───── Exercise materials ─────

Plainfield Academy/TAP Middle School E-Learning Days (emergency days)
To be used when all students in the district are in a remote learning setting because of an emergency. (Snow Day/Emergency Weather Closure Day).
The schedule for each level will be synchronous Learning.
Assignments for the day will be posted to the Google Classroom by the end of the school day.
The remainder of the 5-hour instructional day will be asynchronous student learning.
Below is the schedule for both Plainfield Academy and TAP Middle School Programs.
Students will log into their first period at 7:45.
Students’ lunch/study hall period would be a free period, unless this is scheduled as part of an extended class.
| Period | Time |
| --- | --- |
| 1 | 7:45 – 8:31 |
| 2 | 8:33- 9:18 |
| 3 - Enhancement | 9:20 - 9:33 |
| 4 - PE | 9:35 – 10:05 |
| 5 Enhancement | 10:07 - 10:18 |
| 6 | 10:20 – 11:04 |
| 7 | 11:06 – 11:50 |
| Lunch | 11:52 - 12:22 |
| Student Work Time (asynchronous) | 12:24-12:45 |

─────
───── Exercise materials ─────

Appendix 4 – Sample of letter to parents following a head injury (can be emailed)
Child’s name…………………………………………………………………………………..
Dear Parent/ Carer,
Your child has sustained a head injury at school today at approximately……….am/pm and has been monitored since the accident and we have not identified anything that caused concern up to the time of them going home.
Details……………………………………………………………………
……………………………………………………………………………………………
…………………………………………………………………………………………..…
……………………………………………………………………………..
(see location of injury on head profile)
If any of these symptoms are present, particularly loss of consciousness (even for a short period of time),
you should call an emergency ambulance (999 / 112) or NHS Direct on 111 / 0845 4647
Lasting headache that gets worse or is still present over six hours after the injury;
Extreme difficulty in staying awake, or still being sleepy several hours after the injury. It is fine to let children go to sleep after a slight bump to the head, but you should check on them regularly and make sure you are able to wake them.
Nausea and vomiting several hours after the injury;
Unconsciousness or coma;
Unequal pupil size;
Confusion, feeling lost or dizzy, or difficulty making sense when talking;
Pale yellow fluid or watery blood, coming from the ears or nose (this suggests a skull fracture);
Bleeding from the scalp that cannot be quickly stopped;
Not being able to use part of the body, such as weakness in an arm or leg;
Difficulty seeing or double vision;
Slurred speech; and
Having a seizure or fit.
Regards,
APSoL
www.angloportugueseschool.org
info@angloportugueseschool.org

─────
───── Exercise materials ─────

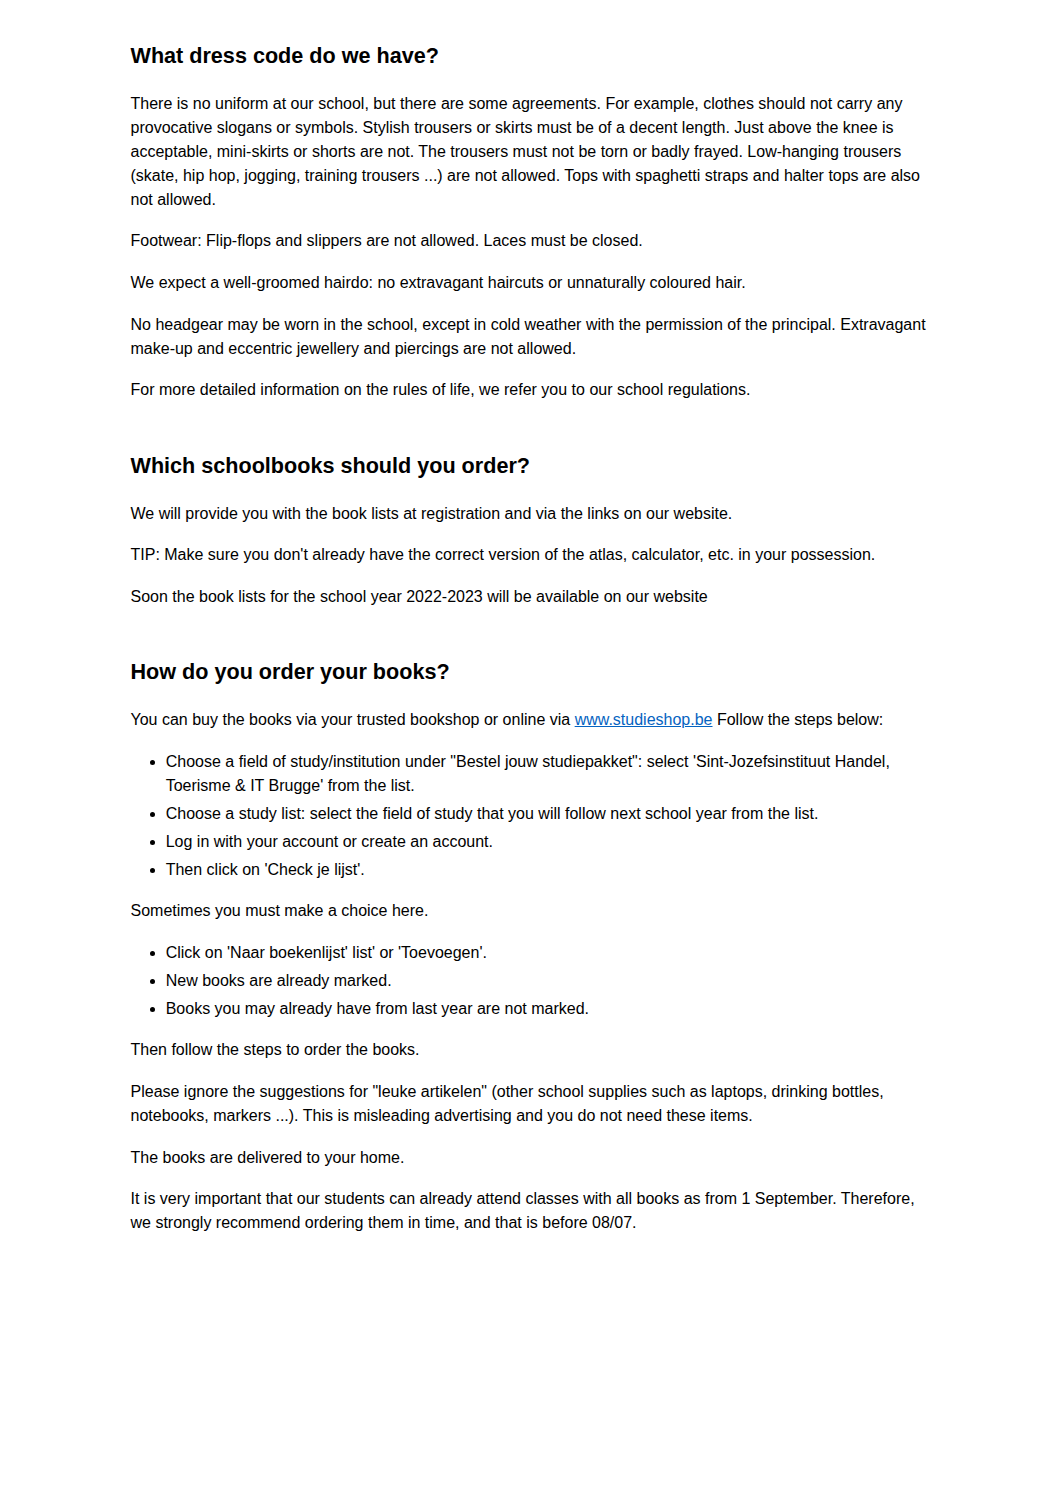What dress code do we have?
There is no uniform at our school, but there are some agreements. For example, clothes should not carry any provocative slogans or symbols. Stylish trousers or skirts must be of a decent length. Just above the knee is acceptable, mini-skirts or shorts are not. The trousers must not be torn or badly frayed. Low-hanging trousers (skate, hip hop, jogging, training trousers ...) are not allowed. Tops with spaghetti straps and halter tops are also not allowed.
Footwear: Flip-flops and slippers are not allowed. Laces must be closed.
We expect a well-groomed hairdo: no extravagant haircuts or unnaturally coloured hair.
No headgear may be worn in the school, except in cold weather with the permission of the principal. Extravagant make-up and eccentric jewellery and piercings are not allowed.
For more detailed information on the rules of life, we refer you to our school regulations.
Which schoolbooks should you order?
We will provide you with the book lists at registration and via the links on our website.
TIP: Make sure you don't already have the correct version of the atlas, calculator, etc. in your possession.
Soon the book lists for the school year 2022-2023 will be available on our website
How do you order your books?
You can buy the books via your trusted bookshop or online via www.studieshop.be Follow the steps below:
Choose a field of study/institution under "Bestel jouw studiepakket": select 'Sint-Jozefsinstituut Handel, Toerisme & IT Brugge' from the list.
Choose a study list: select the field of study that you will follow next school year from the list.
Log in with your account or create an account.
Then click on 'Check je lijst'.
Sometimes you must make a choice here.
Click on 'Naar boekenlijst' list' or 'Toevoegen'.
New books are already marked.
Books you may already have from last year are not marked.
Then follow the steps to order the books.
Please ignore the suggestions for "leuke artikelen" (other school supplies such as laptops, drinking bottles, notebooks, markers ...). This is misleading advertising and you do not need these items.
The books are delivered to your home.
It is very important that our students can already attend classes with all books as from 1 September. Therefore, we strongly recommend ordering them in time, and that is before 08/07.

─────

§ Exercise details:
Please copy every line from the entries that includes the word "several".

§ Written reply:
Extreme difficulty in staying awake, or still being sleepy several hours after the injury. It is fine to let children go to sleep after a slight bump to the head, but you should check on them regularly and make sure you are able to wake them.
Nausea and vomiting several hours after the injury;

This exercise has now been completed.